▶ **Exercise description**
Copy the material from the line containing "business phone number can be a valuable" through the line containing "is that the process is not hard at all.", both included, replacing each "vanity" with "custom" and leaving everything else unchanged.

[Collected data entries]
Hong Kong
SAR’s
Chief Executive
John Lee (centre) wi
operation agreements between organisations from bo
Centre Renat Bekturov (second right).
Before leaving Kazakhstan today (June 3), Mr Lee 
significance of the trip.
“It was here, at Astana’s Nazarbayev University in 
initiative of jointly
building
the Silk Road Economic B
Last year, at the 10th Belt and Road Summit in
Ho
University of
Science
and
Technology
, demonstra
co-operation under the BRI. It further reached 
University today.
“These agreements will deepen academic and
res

* * *

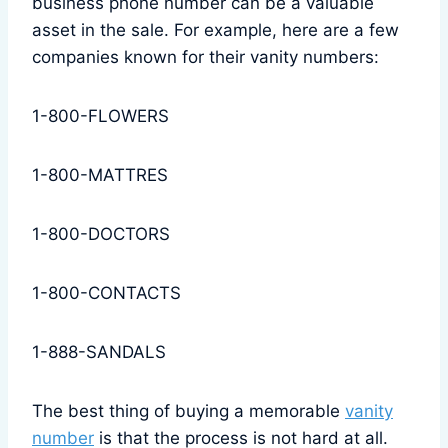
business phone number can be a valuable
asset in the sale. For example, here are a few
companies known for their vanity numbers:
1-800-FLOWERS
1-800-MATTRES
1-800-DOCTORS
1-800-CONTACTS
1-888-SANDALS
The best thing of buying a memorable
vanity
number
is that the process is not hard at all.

---

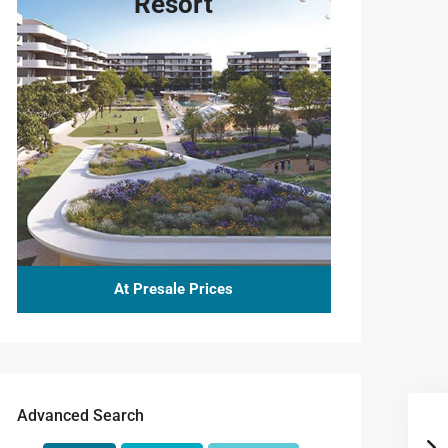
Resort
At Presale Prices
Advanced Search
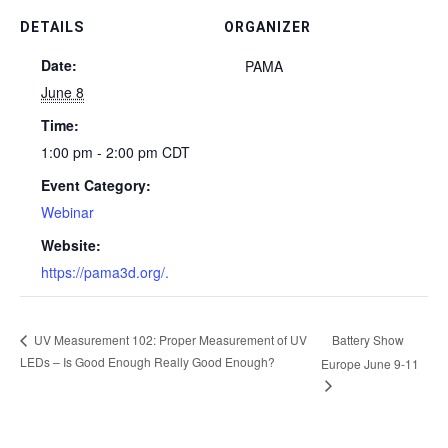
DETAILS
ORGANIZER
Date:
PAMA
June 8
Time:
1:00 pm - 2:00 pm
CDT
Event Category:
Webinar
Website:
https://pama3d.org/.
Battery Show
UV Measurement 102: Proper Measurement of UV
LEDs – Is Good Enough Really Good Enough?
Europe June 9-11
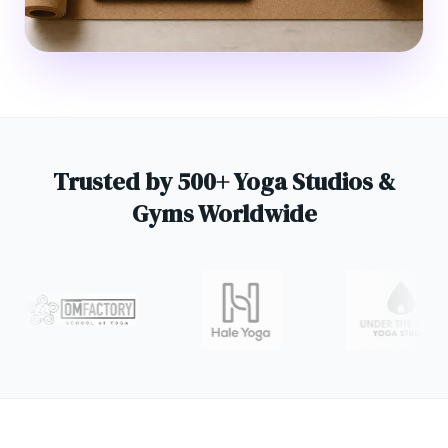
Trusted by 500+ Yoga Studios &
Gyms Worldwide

▶ **Exercise solution**
business phone number can be a valuable
asset in the sale. For example, here are a few
companies known for their custom numbers:
1-800-FLOWERS
1-800-MATTRES
1-800-DOCTORS
1-800-CONTACTS
1-888-SANDALS
The best thing of buying a memorable
custom
number
is that the process is not hard at all.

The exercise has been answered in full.